* TASK DIRECTIONS *
A single number is expected: the count of lines below where the word "Example" occurs.

* INPUT FOR THIS TASK *

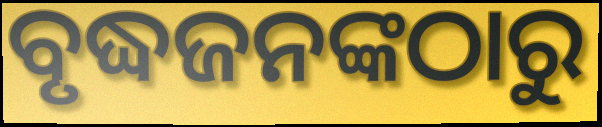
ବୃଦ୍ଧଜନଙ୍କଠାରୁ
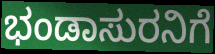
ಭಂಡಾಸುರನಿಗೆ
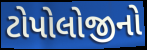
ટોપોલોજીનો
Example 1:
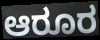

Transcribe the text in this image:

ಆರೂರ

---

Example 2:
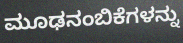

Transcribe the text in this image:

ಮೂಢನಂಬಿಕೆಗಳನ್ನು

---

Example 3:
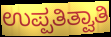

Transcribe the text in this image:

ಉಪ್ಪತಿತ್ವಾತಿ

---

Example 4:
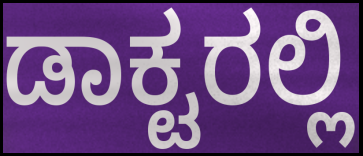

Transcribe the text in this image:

--

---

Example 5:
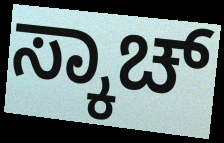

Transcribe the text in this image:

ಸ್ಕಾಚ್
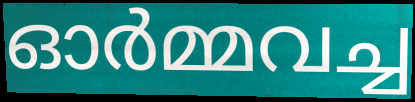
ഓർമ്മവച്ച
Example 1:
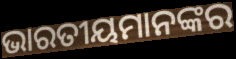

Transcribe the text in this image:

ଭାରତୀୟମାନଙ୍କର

* COMPLETED EXERCISE *
6